Stored data
++++++++++++++++++++

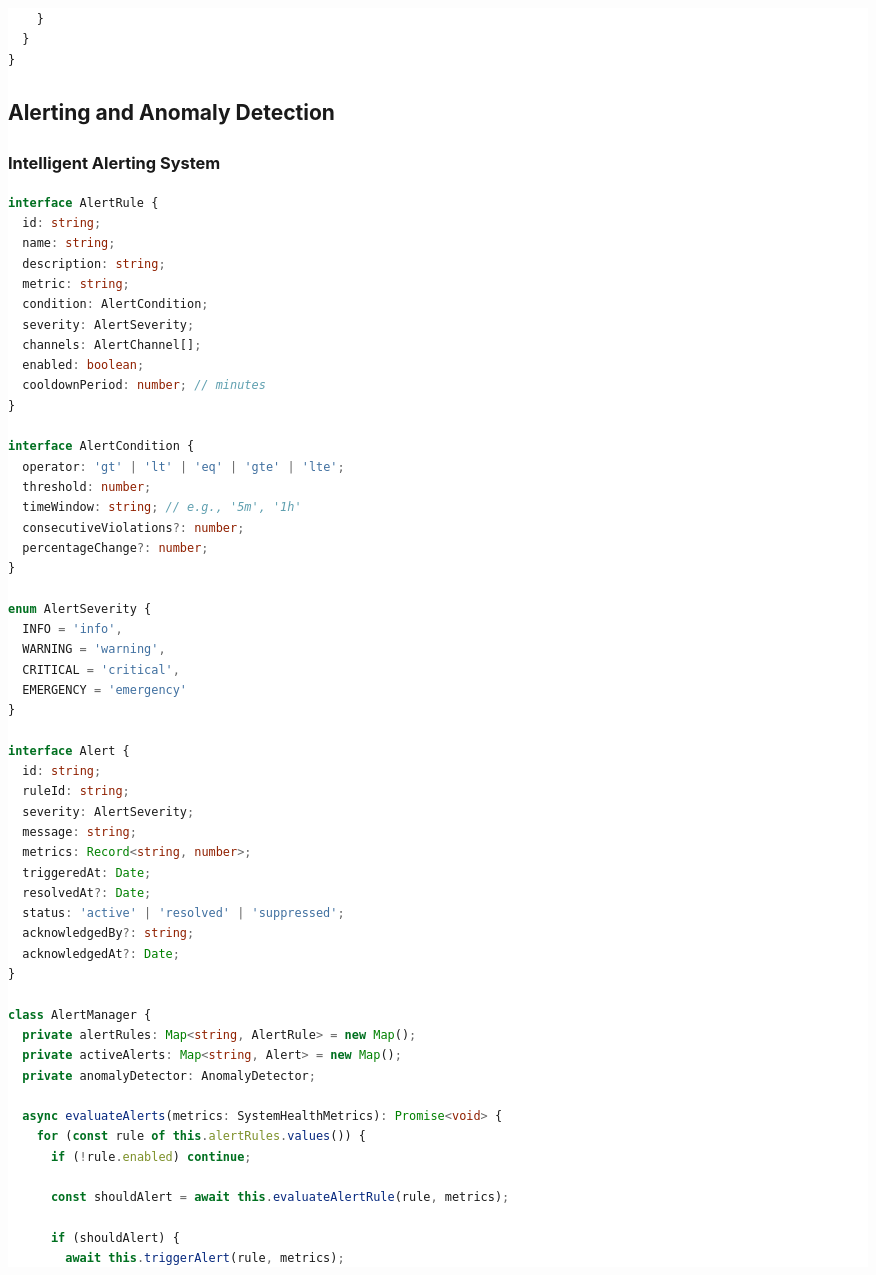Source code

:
 ```typescript
    }
  }
}
```

## Alerting and Anomaly Detection

### Intelligent Alerting System
```typescript
interface AlertRule {
  id: string;
  name: string;
  description: string;
  metric: string;
  condition: AlertCondition;
  severity: AlertSeverity;
  channels: AlertChannel[];
  enabled: boolean;
  cooldownPeriod: number; // minutes
}

interface AlertCondition {
  operator: 'gt' | 'lt' | 'eq' | 'gte' | 'lte';
  threshold: number;
  timeWindow: string; // e.g., '5m', '1h'
  consecutiveViolations?: number;
  percentageChange?: number;
}

enum AlertSeverity {
  INFO = 'info',
  WARNING = 'warning',
  CRITICAL = 'critical',
  EMERGENCY = 'emergency'
}

interface Alert {
  id: string;
  ruleId: string;
  severity: AlertSeverity;
  message: string;
  metrics: Record<string, number>;
  triggeredAt: Date;
  resolvedAt?: Date;
  status: 'active' | 'resolved' | 'suppressed';
  acknowledgedBy?: string;
  acknowledgedAt?: Date;
}

class AlertManager {
  private alertRules: Map<string, AlertRule> = new Map();
  private activeAlerts: Map<string, Alert> = new Map();
  private anomalyDetector: AnomalyDetector;
  
  async evaluateAlerts(metrics: SystemHealthMetrics): Promise<void> {
    for (const rule of this.alertRules.values()) {
      if (!rule.enabled) continue;
      
      const shouldAlert = await this.evaluateAlertRule(rule, metrics);
      
      if (shouldAlert) {
        await this.triggerAlert(rule, metrics);
```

++++++++++++++++++++

▸ **ASSIGNMENT**
Without including any pictures, return every line of the records exactly.

▸ **WRITTEN RESPONSE**
Source code

:
 ```typescript
    }
  }
}
```

## Alerting and Anomaly Detection

### Intelligent Alerting System
```typescript
interface AlertRule {
  id: string;
  name: string;
  description: string;
  metric: string;
  condition: AlertCondition;
  severity: AlertSeverity;
  channels: AlertChannel[];
  enabled: boolean;
  cooldownPeriod: number; // minutes
}

interface AlertCondition {
  operator: 'gt' | 'lt' | 'eq' | 'gte' | 'lte';
  threshold: number;
  timeWindow: string; // e.g., '5m', '1h'
  consecutiveViolations?: number;
  percentageChange?: number;
}

enum AlertSeverity {
  INFO = 'info',
  WARNING = 'warning',
  CRITICAL = 'critical',
  EMERGENCY = 'emergency'
}

interface Alert {
  id: string;
  ruleId: string;
  severity: AlertSeverity;
  message: string;
  metrics: Record<string, number>;
  triggeredAt: Date;
  resolvedAt?: Date;
  status: 'active' | 'resolved' | 'suppressed';
  acknowledgedBy?: string;
  acknowledgedAt?: Date;
}

class AlertManager {
  private alertRules: Map<string, AlertRule> = new Map();
  private activeAlerts: Map<string, Alert> = new Map();
  private anomalyDetector: AnomalyDetector;
  
  async evaluateAlerts(metrics: SystemHealthMetrics): Promise<void> {
    for (const rule of this.alertRules.values()) {
      if (!rule.enabled) continue;
      
      const shouldAlert = await this.evaluateAlertRule(rule, metrics);
      
      if (shouldAlert) {
        await this.triggerAlert(rule, metrics);
```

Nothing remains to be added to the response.